How to Find Your First Real Estate Investment

Remember what Confucius said? "A journey of a thousand miles begins with a single step." Well, the same goes for developing your skills in locating a real estate …

Remember what Confucius said? "A journey of a thousand miles begins with a single step." Well, the same goes for developing your skills in locating a real estate investment. There are a few basic steps you’ll need to complete before getting to the property buying stage. This article is geared toward helping you get your first couple deals done.

 

1) Determine a location and strategy

Define the area you want to invest in based on economic fundamental research; this includes breaking down your criteria to find the best neighborhood to suit your investment style.
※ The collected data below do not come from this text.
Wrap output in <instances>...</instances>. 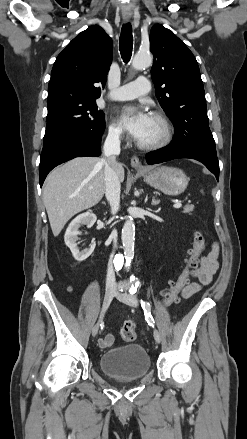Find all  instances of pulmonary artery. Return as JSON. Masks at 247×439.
<instances>
[{
	"mask_svg": "<svg viewBox=\"0 0 247 439\" xmlns=\"http://www.w3.org/2000/svg\"><path fill=\"white\" fill-rule=\"evenodd\" d=\"M150 91V82L146 77H139L133 82L125 84L112 91L109 96L118 101L135 99Z\"/></svg>",
	"mask_w": 247,
	"mask_h": 439,
	"instance_id": "1",
	"label": "pulmonary artery"
}]
</instances>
Next, you’ll want to determine your strategy. Are you specializing in long term holds (and if so, how long will you hold)? Short term flips? Renovation deals? Foreclosures?

Tip: Review your financial plan and personal goals for the next 15, 10, five and three years. This will help you decide which strategy to use when looking for your property. Start from the end goal and work backwards.

 

2) Get pre-approved

Do you have your financing in place? Get pre-approved. You may not always know where your financing is coming from, but it is less stressful to have a few options lined up, and doing so makes you look like the professional you are. Be certain to have a back-up plan, or Plan B, to close your deal if things don’t go as expected at the bank.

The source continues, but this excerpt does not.